Today’s quiet time (and thank you to my neighbour Sara for letting me in on this mom trick) was blissfully easy. (Usually this is a torture test of my limited patience.) My baby is a bit sick with some kind of throat thing. Her voice sounds so hoarse you’d think she’d been crying for hours when in reality she’d just woken up. And I don’t let her cry. Yesterday I was driving back from my parents’ place and stopped on the highway (off to the side where it was reasonably safe due to some construction that lowered the speed limit and left room to be away from the flow of traffic). That little thing was shrieking something fierce. Cell phones and food in the car are the least of my distractions – try having a kid screaming. And what fool designed cars in such a way that you are unable to see or touch your kids. How is this safer?
Bottom line – baby’s sick and I’m in no mood to deal with the older one. So when quiet time came I was a bit concerned that it would be the usual battle. This brought me to the realization that she’s nothing like me when it comes to sleep. I love sleep. It’s one of my favourite things in the universe – no fooling. I’d take it over a bath or even a good book and certainly over what constitutes TV entertainment these days. I really don’t get how my own little one could resist sleep so completely.
It’s not only that I love sleep it also happens very easily. I can fall asleep anywhere – in seconds. That’s not an exaggeration. I’m a bit of a family legend. Once when I was little, my mom took me downtown to go shopping with her and she ran into a man she hadn’t seen in some time. Apparently there was some mild flirting that ended abruptly when he noticed the ladies passing-by giving my mom dirty looks. I had fallen asleep on her shoe. This is only one in a laundry list of places I’ve slept; face-down on a furnace vent, in the bathtub (twice during the same bath – thanks mom for the phone calls), with a toothbrush in my mouth (many times) and a personal favorite of mine, cross-legged on the bed while blow-drying my hair. (Yes, I did wake up suddenly after burning my neck on the dryer grill. If your university has a clinic – it’s a great place to visit if you too fall asleep under hazardous conditions. Emergencies are taken first – just like in hospitals.)
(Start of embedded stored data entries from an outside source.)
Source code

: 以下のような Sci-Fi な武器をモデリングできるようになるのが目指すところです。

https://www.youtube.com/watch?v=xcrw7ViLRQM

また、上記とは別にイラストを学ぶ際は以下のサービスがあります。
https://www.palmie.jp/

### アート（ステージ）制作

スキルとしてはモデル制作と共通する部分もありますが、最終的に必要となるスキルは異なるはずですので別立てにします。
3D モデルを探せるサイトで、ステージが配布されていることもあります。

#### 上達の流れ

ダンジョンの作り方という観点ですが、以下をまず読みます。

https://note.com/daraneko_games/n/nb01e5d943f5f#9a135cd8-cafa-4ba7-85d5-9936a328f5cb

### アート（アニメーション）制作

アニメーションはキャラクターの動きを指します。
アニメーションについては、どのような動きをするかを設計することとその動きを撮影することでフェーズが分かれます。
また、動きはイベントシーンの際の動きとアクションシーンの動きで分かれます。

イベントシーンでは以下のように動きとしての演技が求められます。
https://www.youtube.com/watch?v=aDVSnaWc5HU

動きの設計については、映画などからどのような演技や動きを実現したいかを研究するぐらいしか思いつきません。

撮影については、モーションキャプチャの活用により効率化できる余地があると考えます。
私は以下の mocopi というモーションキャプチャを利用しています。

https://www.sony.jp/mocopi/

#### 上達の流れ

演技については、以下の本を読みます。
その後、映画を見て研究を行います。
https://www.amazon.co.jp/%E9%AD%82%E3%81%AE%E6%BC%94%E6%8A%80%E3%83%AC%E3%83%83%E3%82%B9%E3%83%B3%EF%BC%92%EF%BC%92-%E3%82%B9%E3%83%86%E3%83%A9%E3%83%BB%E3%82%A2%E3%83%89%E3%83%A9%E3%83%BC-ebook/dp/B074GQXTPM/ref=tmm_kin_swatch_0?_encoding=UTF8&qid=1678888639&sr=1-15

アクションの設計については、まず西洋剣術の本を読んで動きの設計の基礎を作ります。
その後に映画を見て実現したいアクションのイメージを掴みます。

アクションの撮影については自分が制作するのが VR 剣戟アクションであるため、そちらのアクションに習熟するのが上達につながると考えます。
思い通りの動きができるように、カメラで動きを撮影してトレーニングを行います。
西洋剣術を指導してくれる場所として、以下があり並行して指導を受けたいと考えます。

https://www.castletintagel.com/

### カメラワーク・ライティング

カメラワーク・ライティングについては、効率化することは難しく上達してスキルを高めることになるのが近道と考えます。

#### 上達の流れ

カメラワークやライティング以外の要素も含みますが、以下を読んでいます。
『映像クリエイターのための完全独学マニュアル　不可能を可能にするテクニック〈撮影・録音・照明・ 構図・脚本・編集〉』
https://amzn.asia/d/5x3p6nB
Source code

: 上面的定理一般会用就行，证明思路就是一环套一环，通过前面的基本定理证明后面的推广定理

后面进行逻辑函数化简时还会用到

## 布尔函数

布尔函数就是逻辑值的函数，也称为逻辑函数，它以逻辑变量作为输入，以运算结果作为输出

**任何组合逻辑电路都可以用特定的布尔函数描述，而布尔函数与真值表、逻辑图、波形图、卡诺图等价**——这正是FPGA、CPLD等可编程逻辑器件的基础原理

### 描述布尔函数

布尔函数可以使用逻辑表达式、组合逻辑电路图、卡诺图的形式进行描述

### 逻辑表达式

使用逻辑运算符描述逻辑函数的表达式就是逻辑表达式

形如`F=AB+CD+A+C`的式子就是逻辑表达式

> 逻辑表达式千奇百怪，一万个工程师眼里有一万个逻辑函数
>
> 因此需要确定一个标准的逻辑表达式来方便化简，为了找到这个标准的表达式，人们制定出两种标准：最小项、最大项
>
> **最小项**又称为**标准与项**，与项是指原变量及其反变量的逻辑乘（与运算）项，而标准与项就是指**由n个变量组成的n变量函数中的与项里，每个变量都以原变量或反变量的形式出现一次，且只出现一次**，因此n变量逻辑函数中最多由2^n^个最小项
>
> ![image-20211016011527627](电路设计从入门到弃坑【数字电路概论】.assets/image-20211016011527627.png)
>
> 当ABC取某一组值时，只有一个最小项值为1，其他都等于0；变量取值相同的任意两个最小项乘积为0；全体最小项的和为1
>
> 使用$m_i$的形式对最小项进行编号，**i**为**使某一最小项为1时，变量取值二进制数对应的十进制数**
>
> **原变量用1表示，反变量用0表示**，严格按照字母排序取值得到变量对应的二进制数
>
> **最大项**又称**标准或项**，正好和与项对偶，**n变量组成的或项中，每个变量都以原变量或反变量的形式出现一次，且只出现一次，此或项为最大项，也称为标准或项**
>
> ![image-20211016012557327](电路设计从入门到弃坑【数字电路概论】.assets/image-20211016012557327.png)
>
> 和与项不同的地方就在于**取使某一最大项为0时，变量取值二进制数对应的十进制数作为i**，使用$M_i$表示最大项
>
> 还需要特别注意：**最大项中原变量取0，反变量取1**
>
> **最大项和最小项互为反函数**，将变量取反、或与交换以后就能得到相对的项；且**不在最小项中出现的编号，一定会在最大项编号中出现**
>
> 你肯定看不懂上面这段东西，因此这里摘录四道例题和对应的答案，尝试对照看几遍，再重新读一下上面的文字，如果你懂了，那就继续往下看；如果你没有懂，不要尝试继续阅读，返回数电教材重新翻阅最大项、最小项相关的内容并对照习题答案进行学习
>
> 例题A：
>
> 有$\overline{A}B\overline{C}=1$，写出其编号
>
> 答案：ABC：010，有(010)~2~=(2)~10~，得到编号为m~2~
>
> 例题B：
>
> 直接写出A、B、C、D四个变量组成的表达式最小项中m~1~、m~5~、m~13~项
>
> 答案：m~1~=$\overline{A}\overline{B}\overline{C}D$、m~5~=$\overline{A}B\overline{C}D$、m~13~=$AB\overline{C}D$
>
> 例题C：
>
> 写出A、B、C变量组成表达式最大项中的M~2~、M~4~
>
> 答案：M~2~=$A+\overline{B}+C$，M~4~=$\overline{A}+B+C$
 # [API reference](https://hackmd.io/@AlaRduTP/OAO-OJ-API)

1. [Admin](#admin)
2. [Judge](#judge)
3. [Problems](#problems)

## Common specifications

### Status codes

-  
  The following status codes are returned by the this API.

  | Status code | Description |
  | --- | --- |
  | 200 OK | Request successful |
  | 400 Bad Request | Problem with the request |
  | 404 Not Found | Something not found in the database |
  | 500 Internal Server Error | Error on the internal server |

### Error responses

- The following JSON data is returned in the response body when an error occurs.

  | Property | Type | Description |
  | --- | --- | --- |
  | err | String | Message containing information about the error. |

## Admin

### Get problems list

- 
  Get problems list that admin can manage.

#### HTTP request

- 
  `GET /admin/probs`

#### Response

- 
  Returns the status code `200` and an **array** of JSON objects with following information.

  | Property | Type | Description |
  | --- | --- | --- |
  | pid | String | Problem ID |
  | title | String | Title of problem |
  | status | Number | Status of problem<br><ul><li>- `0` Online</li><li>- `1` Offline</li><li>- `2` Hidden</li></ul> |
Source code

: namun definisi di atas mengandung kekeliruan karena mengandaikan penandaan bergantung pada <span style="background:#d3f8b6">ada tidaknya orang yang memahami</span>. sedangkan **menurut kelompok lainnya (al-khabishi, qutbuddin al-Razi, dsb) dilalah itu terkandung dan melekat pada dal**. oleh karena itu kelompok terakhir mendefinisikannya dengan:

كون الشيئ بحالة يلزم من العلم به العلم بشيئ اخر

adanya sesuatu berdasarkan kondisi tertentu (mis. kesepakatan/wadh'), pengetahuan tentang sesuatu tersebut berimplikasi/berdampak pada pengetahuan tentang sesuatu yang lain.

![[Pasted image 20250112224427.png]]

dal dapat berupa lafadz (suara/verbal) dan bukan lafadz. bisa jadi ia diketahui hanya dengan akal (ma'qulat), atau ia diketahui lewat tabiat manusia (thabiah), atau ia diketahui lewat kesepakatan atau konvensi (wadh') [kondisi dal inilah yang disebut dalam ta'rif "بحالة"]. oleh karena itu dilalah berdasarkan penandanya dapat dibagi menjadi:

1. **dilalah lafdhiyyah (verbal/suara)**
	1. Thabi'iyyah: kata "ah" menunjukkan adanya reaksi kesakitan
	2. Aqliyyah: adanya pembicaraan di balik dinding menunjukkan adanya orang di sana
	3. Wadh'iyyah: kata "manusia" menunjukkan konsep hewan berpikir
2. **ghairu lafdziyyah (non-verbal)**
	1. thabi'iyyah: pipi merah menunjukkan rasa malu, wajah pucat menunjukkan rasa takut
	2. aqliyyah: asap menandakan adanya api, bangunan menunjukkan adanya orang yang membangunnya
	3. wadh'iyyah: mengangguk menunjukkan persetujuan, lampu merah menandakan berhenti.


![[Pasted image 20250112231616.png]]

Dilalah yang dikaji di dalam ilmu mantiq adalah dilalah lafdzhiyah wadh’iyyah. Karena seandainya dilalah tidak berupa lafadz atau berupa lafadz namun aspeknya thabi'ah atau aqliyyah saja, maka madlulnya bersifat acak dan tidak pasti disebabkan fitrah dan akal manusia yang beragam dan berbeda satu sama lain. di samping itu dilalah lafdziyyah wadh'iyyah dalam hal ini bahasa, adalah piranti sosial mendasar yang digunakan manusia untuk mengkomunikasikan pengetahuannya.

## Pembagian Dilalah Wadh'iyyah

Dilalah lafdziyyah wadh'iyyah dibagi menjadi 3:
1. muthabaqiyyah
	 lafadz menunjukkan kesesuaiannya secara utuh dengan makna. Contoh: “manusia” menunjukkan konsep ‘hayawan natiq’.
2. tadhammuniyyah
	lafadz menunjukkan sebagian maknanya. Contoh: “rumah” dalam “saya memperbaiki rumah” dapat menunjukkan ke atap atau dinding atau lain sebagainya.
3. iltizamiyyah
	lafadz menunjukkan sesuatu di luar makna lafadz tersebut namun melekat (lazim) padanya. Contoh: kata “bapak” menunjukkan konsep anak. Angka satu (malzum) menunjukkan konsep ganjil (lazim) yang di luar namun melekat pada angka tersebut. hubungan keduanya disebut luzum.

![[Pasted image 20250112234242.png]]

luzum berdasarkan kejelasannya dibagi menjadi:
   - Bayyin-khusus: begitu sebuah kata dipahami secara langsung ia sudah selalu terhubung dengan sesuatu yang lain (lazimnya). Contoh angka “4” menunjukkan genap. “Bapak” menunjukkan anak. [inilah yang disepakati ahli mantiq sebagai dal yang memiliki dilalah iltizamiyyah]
I guess my point of writing this is how do parents manage when their kids differ so wildly? How do I learn what I’ve never known and have no way to understand? I’m a fan of homeopathics and I know some formulations might work but is there anything else – aside from prescriptives? I don’t expect my kids to be mini-mes but I wasn’t expecting this level of different either.
Funny, I thought of a list of traits I wanted for my little ones but this never even crossed my mind – sorry peanuts. I asked for a ton of good stuff – hope it makes up for this omission.